Penduduk Dunia Mulai Menghadapi Krisis Air Bersih – Sekretaris Jenderal Perserikatan Bangsa-Bangsa (Sekjen PBB) Antonio Guterres memperingatkan mengenai bahaya krisis air yang akan melanda penduduk dunia. Dalam peluncuran The International for Action on Water for Sustainable Development di tahun 2018, ia memaparkan bahwa kelangkaan air di masa mendatang merupakan permasalahan penduduk dunia, jadi ia menekankan bahwa setiap pihak harus bekerja sama dalam menanggulangi atau menghindari permasalahan tersebut. Menurutnya, diproyeksikan bahwa kebutuhan akan air meningkat sebesar 40% di pertengahan abad ini. Hal ini menjadi mengkhawatirkan ketika krisis iklim dan pemanasan global semakin parah yang membuat krisis air di masa mendatang akan lebih parah di luar perkiraan.

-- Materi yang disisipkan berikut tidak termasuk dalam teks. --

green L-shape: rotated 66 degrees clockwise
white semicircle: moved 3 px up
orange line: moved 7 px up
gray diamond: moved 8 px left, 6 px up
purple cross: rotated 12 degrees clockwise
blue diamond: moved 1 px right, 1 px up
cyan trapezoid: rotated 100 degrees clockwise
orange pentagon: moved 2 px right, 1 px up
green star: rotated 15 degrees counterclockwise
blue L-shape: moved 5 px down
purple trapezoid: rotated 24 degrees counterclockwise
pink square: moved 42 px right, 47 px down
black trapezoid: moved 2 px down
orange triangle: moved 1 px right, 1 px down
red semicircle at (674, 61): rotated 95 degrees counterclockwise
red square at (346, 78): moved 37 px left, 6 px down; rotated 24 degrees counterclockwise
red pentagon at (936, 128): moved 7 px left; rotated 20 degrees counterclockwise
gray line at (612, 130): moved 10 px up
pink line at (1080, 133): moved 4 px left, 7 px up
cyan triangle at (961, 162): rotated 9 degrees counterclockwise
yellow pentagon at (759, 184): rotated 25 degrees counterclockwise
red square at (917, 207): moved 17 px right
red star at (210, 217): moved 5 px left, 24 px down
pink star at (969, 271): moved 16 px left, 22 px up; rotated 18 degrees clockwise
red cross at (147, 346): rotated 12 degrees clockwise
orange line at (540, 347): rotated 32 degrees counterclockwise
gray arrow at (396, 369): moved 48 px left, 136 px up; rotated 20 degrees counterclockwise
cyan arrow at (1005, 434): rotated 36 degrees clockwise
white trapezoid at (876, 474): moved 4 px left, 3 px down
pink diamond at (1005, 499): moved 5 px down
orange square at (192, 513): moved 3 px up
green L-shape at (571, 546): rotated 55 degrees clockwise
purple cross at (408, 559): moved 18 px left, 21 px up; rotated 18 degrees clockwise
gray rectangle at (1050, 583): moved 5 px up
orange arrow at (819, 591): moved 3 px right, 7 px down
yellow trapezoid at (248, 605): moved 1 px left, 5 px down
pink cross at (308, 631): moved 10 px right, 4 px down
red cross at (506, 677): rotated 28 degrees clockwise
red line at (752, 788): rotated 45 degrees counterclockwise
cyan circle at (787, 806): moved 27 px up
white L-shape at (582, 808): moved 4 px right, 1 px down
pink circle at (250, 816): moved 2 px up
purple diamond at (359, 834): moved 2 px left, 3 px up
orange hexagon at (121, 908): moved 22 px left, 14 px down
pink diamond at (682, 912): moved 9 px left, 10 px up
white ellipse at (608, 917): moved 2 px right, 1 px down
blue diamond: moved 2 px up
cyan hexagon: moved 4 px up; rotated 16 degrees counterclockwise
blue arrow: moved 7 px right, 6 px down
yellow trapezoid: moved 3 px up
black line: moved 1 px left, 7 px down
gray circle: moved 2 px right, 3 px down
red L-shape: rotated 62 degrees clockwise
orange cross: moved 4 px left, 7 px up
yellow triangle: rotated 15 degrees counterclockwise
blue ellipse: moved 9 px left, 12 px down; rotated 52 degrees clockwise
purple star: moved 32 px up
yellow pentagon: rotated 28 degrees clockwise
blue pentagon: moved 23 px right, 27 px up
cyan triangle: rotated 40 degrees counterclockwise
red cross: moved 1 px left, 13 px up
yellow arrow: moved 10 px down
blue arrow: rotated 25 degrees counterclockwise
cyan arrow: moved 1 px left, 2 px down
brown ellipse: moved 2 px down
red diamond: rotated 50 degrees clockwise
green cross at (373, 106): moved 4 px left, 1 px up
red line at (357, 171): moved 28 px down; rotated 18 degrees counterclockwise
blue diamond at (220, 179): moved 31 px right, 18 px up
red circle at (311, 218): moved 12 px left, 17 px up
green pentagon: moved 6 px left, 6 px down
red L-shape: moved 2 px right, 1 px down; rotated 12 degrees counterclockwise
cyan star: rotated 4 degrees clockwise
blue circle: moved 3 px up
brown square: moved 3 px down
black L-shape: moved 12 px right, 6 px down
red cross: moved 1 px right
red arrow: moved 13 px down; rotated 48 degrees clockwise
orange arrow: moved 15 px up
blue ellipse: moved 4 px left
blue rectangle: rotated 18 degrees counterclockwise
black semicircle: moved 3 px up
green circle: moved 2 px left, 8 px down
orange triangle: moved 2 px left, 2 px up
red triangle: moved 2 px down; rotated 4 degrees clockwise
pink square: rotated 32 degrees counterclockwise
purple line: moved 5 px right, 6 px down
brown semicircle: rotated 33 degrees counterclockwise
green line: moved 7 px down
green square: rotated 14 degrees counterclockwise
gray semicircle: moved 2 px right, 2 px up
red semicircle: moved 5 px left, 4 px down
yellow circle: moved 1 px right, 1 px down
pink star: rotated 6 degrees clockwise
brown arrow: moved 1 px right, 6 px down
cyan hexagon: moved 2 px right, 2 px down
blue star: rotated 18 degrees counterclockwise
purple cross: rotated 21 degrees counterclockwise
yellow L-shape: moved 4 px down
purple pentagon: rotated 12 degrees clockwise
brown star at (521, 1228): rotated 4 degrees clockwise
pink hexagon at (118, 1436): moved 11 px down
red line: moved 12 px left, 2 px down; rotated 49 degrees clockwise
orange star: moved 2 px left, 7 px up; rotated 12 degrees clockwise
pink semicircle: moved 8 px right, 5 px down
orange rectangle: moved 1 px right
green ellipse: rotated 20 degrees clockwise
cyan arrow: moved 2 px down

Perkembangan penduduk manusia terus berlanjut. Kebutuhan akan lahan sebagai tempat pendudukan manusia terus meningkat. Ditambah lagi perkembangan industri dan pabrik-pabrik yang menghasilkan limbah berbahaya kian memperparah kerusakan lingkungan. Berdasarkan sebuah penelitian yang dilakukan oleh World Research Institute (WRI) pada bulan Agustus 2019, setidaknya terdapat 1,8 miliar penduduk dunia yang hidup di 17 negara tinggal di area yang mengalami krisis persediaan air bersih karena adanya ketidakseimbangan antara kebutuhan dan persediaan air. Ketimpangan antara besarnya kebutuhan akan air bersih dan persediaan air di dalam tanah berpotensi mengarah pada krisis air bersih massal.
Hasil penelitian yang dilakukan oleh lembaga yang berkantor pusat di Washington DC, Amerika Serikat tersebut menyatakan bahwa terdapat setidaknya 12 negara yang sedang mengalami krisis air bersih. Ketidakseimbangan antara kebutuhan akan air besih dan persediaannya di dalam tanah merupakan penyebab utama dari krisis tersebut. Ketidakseimbangan tersebut terjadi di Timur Tengah dan Afrika Utara. Di wilayah Asia Selatan terdapat dua negara yang mengalami krisis air, yaitu India dan Pakistan. Kedua negara tersebut memang merupakan negara berpenduduk besar. Di wilayah Eropa, terdapat negara kecil San Marino yang mengalami ketimpangan antara persediaan air di tanah dan kebutuhan akan air tersebut. Di wilayah Afrika, terdapat negara Bostwana sedangkan di wilayah Asia Tengah terdapat negara Turkmenistan yang tengah mengalami krisis air.
Selain negara-negara di atas, analisis WRI menyebutkan bahwa terdapat negara lain yang sangat berisiko mengalami krisis air seperti Qatar. Udara yang sangat panas serta persediaan air yang terus-menerus berkurang membuat negara tersebut berpotensi besar mengalami krisis air bersih dalam beberapa dekade ke depan. Qatar merupakan salah satu negara yang sangat mengandalkan sistem desalinasi air laut guna menyediakan dan memenuhi kebutuhan akan air bersih penduduknya.
Kemudian dalam laporannya, WRI memaparkan bahwa krisis air bisa berdampak pada berbagai sektor kehidupan, salah satunya sektor ekonomi dan keamanan. Lembaga tersebut memberikan contoh bagaimana kerusuhan dan kekerasan terjadi di kota Chennai, India. Kekurangan air diperparah dengan musim panas berkepanjangan. Di kota yang berpenduduk 7 juta tersebut mengalami penundaan musim hujan akibat kemarau yang panjang. Akibatnya, penduduk melakukan protes dan aksi kekeraan pun tidak dapat terhindarkan. Bisnis dan perekonomian di kota yang terletak di India Selatan tersebut mengalami kelumpuhan dalam beberapa hari.
Pemimpin WRI, Paul Reig memaparkan bahwa India merupakan negara yang menempati urutan ke-13 sebagai enagar yang paling berpotensi mengalami krisis air di seluruh negerinya. India Utara yang memiliki banyak hutan lebat mengalami penurunan persediaan air tanah yang sangat ekstrem. Hal ini membuat persediaan air tanah sangat mengkhawatirkan.